**ИНСТРУКЦИЯ К ЗАДАНИЮ**
Перепечатайте полностью приведенный ниже фрагмент об оценках числа погибших в Гернике, сохранив каждое слово и знак препинания без изменений.

**ФРАГМЕНТ ТЕКСТА**
Детальное изучение тогдашней ситуации, проведенное много позже — уже после смерти Франко и в наши дни показало, что цифры, утвержденные после Гражданской войны диктатором, оказываются ближе к истине, чем иностранных репортеров и правительства Страны Басков. Военный историк Рамон Салас Ларрасабаль, бывший военный офицер и участник той войны, изучая документы кладбища Герники, насчитал 126 похороненных сразу после налета. Баскские историки Чато Эчаниц и Висенте Паласио несколько лет назад опубликовали цифру 164 погибших, ничего не имеющую общего с приведенными выше тысячами.

**ИСХОДНЫЕ ДАННЫЕ**

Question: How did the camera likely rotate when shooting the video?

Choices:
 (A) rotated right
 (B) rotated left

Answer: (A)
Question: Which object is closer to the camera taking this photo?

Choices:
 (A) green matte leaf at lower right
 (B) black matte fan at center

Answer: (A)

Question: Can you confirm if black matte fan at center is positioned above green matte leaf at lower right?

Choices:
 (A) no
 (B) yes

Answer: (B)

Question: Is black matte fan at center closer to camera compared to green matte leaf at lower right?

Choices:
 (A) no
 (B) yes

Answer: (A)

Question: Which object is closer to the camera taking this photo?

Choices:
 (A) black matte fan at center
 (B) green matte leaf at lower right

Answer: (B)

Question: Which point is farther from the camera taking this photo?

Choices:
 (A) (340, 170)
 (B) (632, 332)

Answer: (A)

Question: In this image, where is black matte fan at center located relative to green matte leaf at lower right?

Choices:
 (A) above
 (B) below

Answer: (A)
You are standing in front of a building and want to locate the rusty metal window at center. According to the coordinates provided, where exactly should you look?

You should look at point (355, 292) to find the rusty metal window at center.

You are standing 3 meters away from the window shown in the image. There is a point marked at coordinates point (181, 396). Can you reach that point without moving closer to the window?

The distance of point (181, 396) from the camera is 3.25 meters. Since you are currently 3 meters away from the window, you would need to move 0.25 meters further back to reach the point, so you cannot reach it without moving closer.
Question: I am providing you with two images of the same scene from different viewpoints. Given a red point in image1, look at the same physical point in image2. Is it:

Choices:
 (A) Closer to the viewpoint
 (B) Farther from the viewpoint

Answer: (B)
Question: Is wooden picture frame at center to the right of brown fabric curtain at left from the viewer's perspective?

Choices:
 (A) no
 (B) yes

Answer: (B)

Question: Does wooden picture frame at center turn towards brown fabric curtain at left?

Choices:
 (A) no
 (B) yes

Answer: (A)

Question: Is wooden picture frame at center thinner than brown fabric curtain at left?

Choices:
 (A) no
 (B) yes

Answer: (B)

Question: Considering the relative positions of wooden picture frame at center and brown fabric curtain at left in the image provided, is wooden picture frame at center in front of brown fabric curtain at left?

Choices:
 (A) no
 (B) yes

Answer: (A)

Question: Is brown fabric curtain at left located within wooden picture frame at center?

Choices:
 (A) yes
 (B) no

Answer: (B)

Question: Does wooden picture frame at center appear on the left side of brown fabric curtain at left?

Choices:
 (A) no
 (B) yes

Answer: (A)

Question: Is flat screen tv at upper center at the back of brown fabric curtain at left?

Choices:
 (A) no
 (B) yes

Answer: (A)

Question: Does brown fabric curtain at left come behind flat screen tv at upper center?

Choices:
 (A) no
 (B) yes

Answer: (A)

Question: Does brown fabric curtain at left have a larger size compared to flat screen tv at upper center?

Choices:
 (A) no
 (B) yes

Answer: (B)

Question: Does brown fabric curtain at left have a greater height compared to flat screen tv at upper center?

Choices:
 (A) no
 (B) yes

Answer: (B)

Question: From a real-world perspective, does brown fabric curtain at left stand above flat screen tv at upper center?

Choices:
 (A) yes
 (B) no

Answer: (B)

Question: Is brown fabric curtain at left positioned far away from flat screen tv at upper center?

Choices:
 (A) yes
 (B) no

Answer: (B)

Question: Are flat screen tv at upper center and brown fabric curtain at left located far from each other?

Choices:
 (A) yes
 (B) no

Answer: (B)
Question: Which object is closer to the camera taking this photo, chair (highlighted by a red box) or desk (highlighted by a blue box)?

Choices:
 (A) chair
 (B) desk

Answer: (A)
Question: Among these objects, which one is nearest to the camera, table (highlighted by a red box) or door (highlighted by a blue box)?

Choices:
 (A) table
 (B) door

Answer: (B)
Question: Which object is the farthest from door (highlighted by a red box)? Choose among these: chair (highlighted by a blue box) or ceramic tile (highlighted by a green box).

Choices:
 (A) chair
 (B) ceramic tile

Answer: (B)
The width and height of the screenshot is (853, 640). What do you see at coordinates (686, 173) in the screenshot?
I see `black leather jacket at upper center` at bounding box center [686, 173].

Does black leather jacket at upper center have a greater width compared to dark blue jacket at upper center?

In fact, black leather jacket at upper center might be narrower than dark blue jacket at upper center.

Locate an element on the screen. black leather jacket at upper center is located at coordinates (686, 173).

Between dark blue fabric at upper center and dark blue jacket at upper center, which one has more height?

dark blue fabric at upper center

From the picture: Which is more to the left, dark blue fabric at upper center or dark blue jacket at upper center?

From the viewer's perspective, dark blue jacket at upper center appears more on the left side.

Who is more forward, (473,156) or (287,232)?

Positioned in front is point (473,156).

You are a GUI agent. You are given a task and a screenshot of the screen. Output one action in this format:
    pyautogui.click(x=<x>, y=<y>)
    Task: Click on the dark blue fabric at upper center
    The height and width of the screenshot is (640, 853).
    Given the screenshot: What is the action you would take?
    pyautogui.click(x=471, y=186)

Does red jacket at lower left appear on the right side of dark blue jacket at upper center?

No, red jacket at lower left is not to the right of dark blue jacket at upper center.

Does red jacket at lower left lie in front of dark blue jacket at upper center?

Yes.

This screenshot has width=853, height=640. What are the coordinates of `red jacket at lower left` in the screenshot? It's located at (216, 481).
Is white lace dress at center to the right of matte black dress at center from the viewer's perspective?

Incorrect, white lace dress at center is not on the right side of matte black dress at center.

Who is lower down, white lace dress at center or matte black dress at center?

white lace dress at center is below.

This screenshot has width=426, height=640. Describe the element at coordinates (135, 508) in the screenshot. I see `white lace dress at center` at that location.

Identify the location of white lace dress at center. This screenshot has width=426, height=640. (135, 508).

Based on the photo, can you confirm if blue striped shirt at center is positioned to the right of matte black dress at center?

**ОТВЕТ НА ЗАДАНИЕ**
Детальное изучение тогдашней ситуации, проведенное много позже — уже после смерти Франко и в наши дни показало, что цифры, утвержденные после Гражданской войны диктатором, оказываются ближе к истине, чем иностранных репортеров и правительства Страны Басков. Военный историк Рамон Салас Ларрасабаль, бывший военный офицер и участник той войны, изучая документы кладбища Герники, насчитал 126 похороненных сразу после налета. Баскские историки Чато Эчаниц и Висенте Паласио несколько лет назад опубликовали цифру 164 погибших, ничего не имеющую общего с приведенными выше тысячами.